■ TEXT SECTION ■

___

But even with the focus on wellness, some say the City Hall program ignores the broader meaning of yoga. Yoga is not solely a physical activity or simply made for people to relax, according to director and instructor of Morningside Yoga Michael Smith. Smith has been a practicing yogi for more than 40 years.
“Yoga is originally the science of mind, really, the whole exercise component evolved much later,” he said. “Now it’s okay to go to yoga and be relaxed—don’t get me wrong—but it’s only a kind of starting place for yoga as far as where you go.” Instead, Smith added yoga is an activity that takes a lifetime to practice.
The idea of a nine-week yoga program is not something Smith appreciates, since he said it only begins to scratch the surface of yoga practice. Smith also expressed some criticism towards the Common Council’s initiative.

___

■ GIVEN ENTRIES ■
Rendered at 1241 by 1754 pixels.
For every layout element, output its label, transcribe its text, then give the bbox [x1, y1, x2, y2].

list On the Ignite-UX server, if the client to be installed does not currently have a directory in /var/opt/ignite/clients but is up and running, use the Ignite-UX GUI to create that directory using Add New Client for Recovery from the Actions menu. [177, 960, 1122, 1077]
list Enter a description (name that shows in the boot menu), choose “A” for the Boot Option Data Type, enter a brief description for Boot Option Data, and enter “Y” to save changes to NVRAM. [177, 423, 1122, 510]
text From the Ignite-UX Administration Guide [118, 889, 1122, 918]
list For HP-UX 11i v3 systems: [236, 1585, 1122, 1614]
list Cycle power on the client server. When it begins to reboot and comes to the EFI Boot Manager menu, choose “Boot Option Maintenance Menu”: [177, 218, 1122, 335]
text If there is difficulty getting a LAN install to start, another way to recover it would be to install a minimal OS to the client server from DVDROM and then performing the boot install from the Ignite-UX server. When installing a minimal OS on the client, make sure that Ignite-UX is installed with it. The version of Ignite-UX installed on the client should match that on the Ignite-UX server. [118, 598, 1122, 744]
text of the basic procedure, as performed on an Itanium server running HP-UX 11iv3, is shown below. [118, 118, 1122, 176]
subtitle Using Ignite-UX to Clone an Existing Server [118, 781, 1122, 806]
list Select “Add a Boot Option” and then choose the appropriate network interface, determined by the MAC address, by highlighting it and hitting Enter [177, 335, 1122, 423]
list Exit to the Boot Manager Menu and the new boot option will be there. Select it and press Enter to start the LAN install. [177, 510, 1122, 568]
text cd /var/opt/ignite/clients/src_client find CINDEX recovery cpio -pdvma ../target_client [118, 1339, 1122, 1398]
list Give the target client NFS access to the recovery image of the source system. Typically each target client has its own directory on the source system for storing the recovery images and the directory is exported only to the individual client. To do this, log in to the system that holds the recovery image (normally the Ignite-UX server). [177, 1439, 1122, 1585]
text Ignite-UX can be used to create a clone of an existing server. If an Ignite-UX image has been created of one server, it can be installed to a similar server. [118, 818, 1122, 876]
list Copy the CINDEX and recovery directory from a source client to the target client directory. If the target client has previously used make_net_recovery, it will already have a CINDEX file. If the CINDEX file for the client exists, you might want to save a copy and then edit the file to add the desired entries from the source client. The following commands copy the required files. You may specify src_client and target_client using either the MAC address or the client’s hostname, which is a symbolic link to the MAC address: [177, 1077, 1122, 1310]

___

■ COMPLETE THE FOLLOWING ■
**1)** From the yoga passage, extract the span that begins at the words "But even with" and stops after "lifetime to practice.".
**2)** Answer these questions using the yoga passage:
(a) For how many years has Michael Smith been a practicing yogi?
(b) According to Smith, what was yoga originally?
(c) How many weeks long is the yoga program that Smith does not appreciate?

■ ANSWERS TO EACH TASK ■
**1)**
But even with the focus on wellness, some say the City Hall program ignores the broader meaning of yoga. Yoga is not solely a physical activity or simply made for people to relax, according to director and instructor of Morningside Yoga Michael Smith. Smith has been a practicing yogi for more than 40 years.
“Yoga is originally the science of mind, really, the whole exercise component evolved much later,” he said. “Now it’s okay to go to yoga and be relaxed—don’t get me wrong—but it’s only a kind of starting place for yoga as far as where you go.” Instead, Smith added yoga is an activity that takes a lifetime to practice.

**2)**
(a) More than 40 years.
(b) The science of mind.
(c) Nine weeks.